Partes do exercício »
#1 Reproduza, sem alterações, o trecho sobre o mercado livre de energia que começa em "Segundo Adriana Luz, consultora" e segue até "consumidores e empresas.".
#2 De acordo com o trecho sobre o mercado livre de energia, qual valor os investimentos mundiais em energia pré-paga devem superar até 2026?

Trecho selecionado »
━━━━
O objetivo dessa mudança é atribuir valores de acordo com o período de produção energética e direcionar preços maiores ou menores conforme a demanda do horário. Essa mudança trará mais transparência, inclusive, para a contabilização das operações no mercado livre de energia, conforme aponta matéria do Portal Money Times.
Segundo Adriana Luz, consultora e especialista no mercado livre de energia, todos esses novos fatores que se inserem na matriz energética brasileira e nos modelos de produção, distribuição e comercialização de energia no país, geram oportunidades para startups e para o surgimento de novas tecnologias que devem dar suporte para consumidores e empresas.
“Na minha opinião, com essa abertura do mercado e a precificação horária da energia que está sendo implantada, abre-se uma grande janela de oportunidade para as empresas de tecnologia, principalmente as startups. Considerando os preços horários, as empresas precisarão acompanhar bem sua produção e os custos, e ferramentas que possam assessorar nesse acompanhamento ganham força no mercado, incluindo, por exemplo, aplicativos que possam analisar essas duas variáveis e sinalizar ações como produzir mais quando a energia estiver mais barata, qual o momento de alocar produção, etc. Para os consumidores residenciais, abre-se uma oportunidade de comprar energia por aplicativos, incluindo por meio de sistemas pré-pagos”, comenta Luz.
A pesquisadora observa ainda que, em países como a Irlanda, a venda de energia por meio de sistemas pré-pagos já é uma realidade e é um modelo de negócio com potencial para se fortalecer mediante a expansão do mercado livre.
Segundo dados da Northeast Group divulgados pela PR Newswire, até 2026, os investimentos em energia pré-paga devem superar US$ 11,4 bilhões em todo o mundo, se tornando o próximo grande mercado pré-pago, depois da telefonia celular e dos cartões de crédito.
━━━━
Listagem de registros »

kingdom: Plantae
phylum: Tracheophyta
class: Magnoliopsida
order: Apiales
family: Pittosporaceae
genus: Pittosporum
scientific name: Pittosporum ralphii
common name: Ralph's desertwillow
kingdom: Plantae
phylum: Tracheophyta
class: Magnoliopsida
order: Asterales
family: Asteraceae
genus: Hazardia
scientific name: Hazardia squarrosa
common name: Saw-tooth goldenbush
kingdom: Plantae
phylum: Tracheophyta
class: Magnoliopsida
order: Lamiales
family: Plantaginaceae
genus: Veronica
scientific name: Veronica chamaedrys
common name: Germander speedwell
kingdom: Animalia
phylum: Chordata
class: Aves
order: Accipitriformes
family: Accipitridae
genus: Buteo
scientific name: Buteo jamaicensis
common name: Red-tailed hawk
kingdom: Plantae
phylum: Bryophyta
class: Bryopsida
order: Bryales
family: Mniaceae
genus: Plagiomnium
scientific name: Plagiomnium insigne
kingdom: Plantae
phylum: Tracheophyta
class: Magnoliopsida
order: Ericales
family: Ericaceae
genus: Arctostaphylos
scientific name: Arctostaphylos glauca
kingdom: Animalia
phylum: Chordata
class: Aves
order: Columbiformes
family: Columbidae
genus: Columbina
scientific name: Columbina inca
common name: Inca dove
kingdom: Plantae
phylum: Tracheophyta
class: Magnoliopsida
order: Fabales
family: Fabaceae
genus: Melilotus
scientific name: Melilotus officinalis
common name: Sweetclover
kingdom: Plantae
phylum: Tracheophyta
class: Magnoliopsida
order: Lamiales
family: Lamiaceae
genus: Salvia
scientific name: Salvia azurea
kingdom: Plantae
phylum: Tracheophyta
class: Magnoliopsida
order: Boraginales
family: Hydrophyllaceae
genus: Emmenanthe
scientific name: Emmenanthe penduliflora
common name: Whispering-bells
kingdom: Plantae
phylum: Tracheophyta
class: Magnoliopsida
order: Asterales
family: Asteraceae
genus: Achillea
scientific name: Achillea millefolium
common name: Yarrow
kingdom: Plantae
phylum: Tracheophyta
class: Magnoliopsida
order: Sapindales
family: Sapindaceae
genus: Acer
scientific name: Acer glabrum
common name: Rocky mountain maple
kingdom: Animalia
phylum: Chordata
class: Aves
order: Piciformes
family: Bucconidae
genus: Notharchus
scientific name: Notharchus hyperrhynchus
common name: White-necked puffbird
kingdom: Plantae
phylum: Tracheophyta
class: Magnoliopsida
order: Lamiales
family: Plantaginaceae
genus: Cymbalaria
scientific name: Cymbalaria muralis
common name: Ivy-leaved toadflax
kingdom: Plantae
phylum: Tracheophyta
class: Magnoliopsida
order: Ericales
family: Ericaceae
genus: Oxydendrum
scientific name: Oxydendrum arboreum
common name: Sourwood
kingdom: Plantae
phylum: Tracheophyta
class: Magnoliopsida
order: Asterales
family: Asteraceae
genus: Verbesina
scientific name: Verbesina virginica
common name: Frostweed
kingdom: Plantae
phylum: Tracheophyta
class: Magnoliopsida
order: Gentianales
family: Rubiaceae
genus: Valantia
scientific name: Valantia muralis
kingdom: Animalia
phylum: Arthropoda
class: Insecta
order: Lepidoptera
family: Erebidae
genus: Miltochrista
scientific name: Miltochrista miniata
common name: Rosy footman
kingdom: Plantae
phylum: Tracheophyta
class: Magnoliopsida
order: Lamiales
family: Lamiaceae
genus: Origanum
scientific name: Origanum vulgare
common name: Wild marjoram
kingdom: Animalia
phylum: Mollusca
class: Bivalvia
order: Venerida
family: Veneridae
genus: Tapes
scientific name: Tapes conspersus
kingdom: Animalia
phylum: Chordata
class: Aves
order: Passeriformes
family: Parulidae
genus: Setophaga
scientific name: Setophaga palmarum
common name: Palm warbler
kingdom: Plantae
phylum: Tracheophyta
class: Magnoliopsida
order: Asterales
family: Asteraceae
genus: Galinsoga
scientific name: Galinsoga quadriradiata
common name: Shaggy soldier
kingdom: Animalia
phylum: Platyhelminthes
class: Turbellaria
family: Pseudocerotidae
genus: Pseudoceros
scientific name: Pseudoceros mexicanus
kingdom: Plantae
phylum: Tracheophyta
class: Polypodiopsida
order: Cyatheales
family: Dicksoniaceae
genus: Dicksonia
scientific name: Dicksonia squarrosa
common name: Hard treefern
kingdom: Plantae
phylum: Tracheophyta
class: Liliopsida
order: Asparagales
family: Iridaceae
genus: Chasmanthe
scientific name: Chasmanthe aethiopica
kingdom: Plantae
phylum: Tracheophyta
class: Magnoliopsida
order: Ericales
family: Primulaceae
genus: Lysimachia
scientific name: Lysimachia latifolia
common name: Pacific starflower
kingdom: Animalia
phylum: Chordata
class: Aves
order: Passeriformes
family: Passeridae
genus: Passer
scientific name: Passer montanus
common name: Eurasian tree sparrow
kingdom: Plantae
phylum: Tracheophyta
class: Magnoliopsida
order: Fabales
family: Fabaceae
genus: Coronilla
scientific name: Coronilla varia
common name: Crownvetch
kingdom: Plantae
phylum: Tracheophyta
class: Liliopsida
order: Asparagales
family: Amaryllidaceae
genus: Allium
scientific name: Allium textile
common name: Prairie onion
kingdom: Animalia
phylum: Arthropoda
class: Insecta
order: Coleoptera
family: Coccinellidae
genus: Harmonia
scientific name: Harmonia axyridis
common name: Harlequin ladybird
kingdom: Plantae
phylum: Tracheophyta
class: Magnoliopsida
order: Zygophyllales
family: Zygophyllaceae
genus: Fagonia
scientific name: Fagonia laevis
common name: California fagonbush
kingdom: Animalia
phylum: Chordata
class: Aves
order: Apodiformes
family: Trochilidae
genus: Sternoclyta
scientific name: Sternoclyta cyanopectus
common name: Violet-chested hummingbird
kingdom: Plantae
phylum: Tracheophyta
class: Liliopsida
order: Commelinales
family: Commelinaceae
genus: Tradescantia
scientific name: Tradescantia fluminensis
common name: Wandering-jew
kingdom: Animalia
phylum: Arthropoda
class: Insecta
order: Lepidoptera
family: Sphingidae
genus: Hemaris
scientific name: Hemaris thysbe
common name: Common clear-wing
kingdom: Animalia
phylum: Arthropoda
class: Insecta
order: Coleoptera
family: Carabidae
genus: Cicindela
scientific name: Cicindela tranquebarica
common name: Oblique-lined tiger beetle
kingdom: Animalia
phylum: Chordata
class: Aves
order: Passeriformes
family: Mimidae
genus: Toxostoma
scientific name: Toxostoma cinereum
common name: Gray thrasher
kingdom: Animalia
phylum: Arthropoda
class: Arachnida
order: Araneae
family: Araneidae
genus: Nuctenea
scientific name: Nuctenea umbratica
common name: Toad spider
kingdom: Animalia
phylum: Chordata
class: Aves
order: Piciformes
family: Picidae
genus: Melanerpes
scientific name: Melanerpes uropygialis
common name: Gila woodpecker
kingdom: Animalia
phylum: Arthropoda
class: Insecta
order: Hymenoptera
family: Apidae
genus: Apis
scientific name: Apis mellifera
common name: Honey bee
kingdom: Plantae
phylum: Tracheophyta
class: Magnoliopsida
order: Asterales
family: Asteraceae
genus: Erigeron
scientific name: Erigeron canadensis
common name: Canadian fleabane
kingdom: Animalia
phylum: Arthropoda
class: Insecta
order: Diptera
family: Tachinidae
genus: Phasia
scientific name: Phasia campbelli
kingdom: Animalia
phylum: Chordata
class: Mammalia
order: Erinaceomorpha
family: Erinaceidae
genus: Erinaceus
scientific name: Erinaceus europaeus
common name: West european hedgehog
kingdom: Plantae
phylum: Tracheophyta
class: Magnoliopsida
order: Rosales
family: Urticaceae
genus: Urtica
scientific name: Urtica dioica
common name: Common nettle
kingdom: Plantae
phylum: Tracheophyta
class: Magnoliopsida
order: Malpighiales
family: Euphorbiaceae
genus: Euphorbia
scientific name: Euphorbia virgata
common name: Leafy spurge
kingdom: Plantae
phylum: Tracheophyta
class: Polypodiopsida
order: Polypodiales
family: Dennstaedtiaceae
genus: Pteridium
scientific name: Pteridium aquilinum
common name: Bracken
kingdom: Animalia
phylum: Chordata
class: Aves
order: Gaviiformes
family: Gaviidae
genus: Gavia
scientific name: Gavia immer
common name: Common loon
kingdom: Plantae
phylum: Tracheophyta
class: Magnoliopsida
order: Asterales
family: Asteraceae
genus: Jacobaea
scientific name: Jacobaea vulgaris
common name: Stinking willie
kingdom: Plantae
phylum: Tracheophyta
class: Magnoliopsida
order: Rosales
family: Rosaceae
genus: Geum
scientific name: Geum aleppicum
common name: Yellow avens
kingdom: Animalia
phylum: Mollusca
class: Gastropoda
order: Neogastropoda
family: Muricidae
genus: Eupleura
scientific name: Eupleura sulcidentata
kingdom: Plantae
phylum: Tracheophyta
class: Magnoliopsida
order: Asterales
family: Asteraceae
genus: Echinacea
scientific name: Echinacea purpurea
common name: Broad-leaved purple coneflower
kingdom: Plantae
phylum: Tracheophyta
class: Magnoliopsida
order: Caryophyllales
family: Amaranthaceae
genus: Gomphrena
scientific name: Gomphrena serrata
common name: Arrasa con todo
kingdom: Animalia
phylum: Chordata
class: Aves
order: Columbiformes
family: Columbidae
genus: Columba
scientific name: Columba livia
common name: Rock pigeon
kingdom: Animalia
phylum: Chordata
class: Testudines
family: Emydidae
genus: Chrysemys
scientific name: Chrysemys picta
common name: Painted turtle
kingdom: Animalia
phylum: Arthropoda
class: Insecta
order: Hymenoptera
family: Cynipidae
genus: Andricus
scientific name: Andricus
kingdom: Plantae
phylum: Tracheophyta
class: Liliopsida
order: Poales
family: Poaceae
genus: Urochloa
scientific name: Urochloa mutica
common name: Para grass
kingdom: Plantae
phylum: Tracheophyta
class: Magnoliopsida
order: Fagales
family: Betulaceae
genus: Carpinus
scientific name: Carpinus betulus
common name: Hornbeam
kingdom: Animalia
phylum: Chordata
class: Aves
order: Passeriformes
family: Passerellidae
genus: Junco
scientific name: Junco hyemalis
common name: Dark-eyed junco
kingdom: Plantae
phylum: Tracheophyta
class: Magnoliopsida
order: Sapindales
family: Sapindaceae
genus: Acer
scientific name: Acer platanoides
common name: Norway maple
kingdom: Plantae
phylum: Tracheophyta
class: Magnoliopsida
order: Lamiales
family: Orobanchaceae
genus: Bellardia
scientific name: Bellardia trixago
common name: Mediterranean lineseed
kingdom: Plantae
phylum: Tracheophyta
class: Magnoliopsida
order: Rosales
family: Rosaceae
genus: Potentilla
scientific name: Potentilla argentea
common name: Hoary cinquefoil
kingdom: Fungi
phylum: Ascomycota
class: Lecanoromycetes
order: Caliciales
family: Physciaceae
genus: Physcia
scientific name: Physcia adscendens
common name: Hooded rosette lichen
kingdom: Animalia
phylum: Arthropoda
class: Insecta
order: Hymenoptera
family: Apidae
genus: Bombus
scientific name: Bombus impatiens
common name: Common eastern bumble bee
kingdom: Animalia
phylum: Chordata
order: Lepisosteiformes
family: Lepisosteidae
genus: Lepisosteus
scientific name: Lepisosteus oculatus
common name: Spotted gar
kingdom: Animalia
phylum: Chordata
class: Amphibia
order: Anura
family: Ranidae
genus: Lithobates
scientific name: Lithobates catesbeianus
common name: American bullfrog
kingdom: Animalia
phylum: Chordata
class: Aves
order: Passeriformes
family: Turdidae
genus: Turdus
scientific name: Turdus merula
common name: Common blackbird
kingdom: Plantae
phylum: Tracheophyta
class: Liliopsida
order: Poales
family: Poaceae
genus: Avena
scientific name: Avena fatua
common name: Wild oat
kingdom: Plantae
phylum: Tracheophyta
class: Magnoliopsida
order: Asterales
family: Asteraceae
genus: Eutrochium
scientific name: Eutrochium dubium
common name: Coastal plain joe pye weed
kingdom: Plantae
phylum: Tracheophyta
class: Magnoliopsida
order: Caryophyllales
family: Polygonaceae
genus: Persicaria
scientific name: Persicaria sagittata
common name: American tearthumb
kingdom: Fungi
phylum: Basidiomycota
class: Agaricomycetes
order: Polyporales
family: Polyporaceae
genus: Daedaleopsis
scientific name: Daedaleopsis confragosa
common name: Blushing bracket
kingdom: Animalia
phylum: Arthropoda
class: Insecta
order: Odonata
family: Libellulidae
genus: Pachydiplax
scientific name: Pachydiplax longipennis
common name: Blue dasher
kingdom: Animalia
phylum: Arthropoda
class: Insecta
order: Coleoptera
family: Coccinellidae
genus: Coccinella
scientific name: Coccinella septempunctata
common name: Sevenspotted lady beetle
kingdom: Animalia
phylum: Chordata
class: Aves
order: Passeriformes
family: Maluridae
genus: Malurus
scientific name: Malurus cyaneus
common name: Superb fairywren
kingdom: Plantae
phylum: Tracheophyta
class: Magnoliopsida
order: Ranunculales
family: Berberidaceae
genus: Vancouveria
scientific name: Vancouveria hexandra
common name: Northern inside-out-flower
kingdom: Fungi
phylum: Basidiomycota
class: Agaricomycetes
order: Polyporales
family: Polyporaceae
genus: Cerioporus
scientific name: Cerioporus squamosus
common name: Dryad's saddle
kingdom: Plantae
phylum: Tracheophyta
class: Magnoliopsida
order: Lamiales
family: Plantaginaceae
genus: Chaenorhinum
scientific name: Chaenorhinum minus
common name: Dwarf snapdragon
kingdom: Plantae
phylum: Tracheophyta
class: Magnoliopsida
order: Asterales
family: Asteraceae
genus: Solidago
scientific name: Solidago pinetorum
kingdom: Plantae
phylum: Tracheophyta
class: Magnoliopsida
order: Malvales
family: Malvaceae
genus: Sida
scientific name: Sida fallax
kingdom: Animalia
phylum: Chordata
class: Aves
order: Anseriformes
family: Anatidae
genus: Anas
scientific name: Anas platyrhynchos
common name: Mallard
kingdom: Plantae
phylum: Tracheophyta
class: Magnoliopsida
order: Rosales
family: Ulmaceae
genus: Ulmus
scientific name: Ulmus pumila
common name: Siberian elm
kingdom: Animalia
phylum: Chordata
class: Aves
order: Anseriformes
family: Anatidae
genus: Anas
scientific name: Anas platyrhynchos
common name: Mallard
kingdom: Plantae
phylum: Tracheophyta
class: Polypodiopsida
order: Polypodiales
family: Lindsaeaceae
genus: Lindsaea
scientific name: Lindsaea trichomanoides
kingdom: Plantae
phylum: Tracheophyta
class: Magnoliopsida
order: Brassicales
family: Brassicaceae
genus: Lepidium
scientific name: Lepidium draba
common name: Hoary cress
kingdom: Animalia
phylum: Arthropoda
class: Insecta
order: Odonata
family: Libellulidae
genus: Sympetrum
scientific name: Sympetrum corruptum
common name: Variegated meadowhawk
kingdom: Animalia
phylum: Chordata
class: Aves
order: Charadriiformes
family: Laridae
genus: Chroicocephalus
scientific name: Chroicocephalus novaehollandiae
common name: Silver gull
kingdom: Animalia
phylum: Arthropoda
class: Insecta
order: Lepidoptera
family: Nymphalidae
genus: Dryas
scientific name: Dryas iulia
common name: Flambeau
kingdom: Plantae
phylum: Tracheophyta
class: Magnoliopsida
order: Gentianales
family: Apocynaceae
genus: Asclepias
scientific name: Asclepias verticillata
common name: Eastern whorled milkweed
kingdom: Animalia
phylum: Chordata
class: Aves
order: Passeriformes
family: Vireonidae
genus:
━━━━
Respostas »
#1
Segundo Adriana Luz, consultora e especialista no mercado livre de energia, todos esses novos fatores que se inserem na matriz energética brasileira e nos modelos de produção, distribuição e comercialização de energia no país, geram oportunidades para startups e para o surgimento de novas tecnologias que devem dar suporte para consumidores e empresas.

#2 US$ 11,4 bilhões.